You live by values whether you know it or not. You can identify your values by filling in the blank: It’s important to be ______. For example, it’s important to be hard working. It’s important to be respectful. You live by the values you feel are important.
There are also values that might be considered “negative values.” They would include, lying, selfishness, arrogance, procrastination, rudeness, disrespect, wastefulness and defiance. Children and adults adopt negative values for reasons that include:
- They haven’t been taught “positive values”
- They were taught negative values by watching someone model those values
- Negative values help them meet their need for personal power
Children learn values as they grow up. They learn values by watching and modeling mom and dad. They learn values from watching TV and movies, from their peers, and from social media.
If mom and dad do not model and teach their children positive values, their children will learn from people who may not have their best interest at heart.
Children who do not live by mom and dad’s values are destined to live by someone else’s.
For example, here are some values that children might learn from sources outside the family:
- It’s important to have power over women.
- It’s important to get revenge.
- It’s important to feel the rush of watching pornography.
- It’s important to numb emotional pain with drugs.
- It’s important to cheat in school.
- It’s important to receive peer approval by sexting or drinking alcohol.
- It’s important to do whatever brings immediate pleasure.
- It’s important to put down other people who are different than you are.
Parents need to pass good values on to their children.

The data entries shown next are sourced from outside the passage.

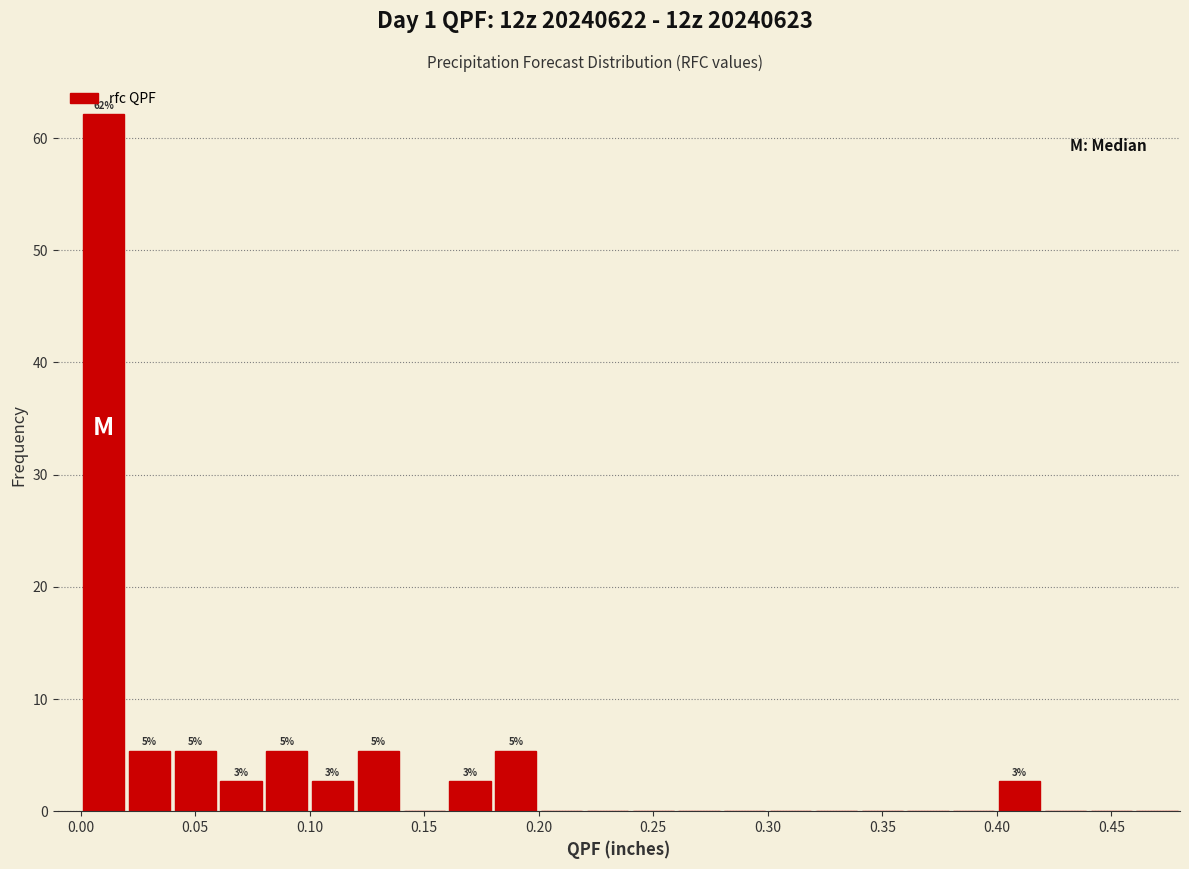

Which range on the x-axis has the tallest bar?

0.00 to 0.02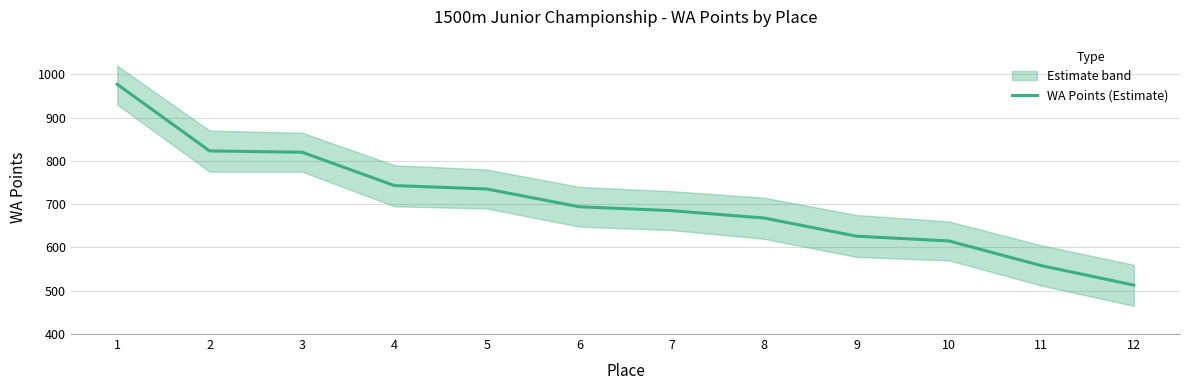

True or false: the data shows 1360 at 3.

False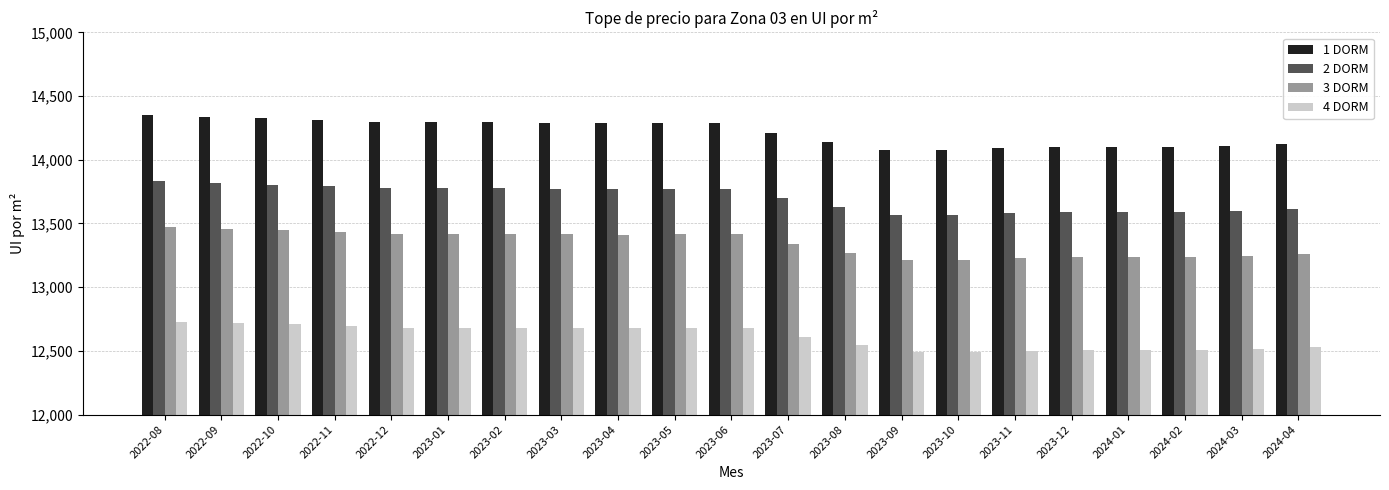

What position from the right is 2023-09?

8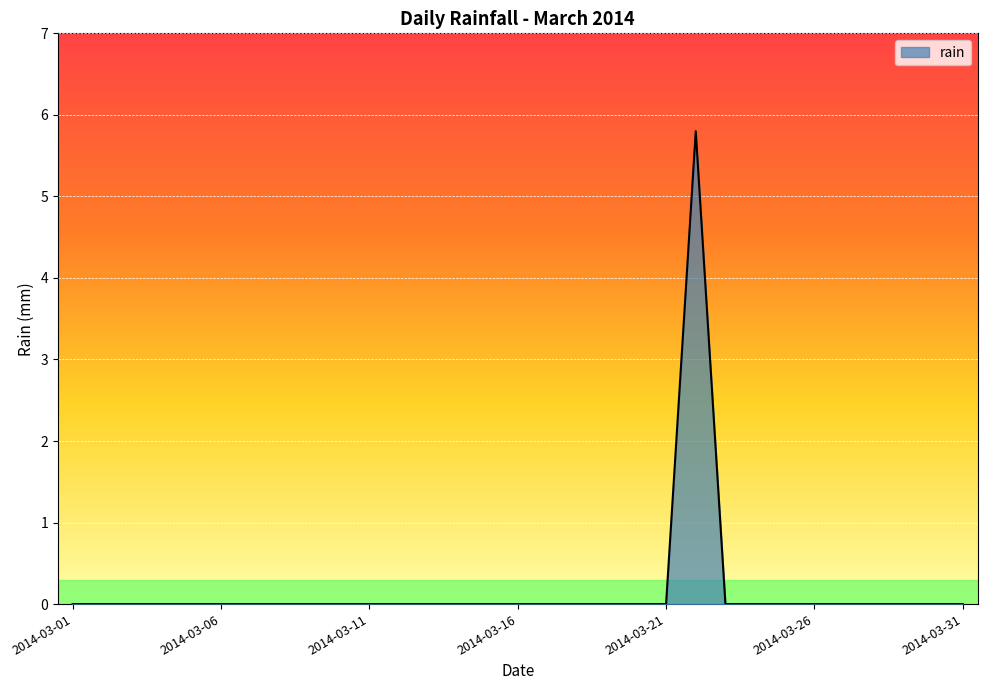

What is the greatest value displayed?

5.8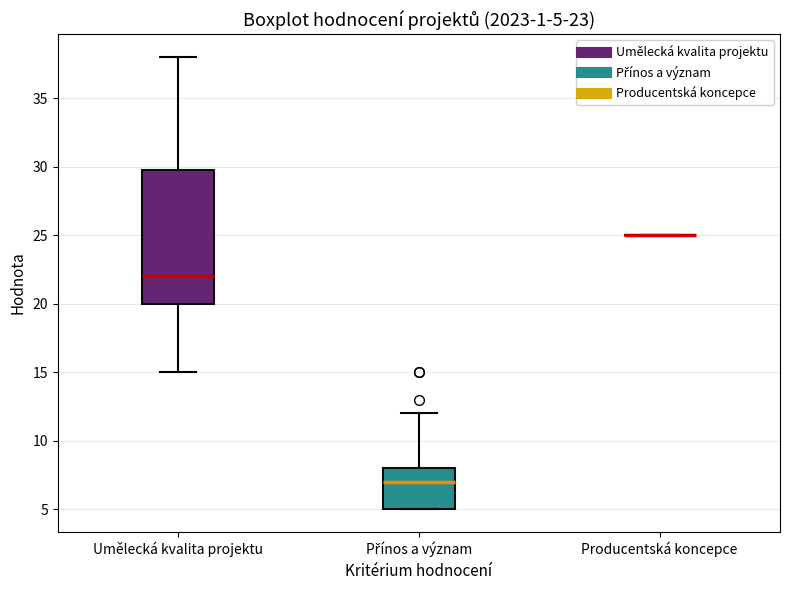

Which box is the tallest, from its lower edge to its upper edge?

Umělecká kvalita projektu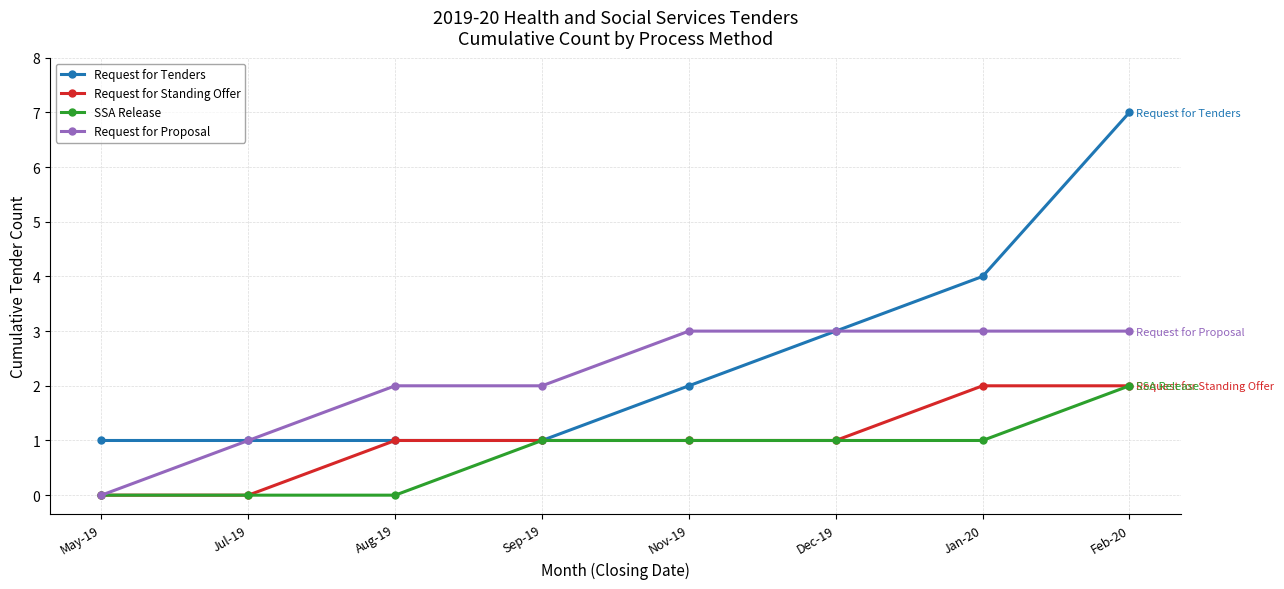

At which category does the chart reach its peak across all series?

Feb-20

Here are the three steps to do that:
- Model the value
- Teach the value
- Give recognition when a value is practiced
Model the Value
Your kids are watching you. You are their model; their example. They learn by observing. Your example affects your children’s behavior more than telling them what to do. If you tell your kids not to smoke, drink, or swear, but you don’t model those behaviors yourself, they’re more likely to do those things when you’re not around.
Teach The Value
When you model a value, it’s easy to teach it. You simply talk about the value.
When do you talk about values? As soon as your children are old enough to understand. Where do you teach? Around the dinner table, at family meetings, while walking the dog together, when in the car together, when sitting around the campfire, when tucking kids into bed.
Give Recognition When the Value is Practiced
When you give attention to a behavior, that behavior is reinforced and the chance of that behavior being repeated increases. When a child does something good, you can give recognition to the value that is behind the behavior.
First, recognize the good behavior. “Wow! You really cleaned the kitchen.” Then tack on a value statement: “That was very thoughtful of you. “Thoughtful” is the value. By adding on a value statement, you reinforce the value, which encourages the child to repeat it.
Here are some more examples:
- Thank you for telling the truth. That shows honesty.
- Thank you for rocking the baby to sleep. That was very helpful of you.
- I saw you share your toy. That was very unselfish of you.
- I noticed that you didn’t hit your sister back. That showed a lot of self control.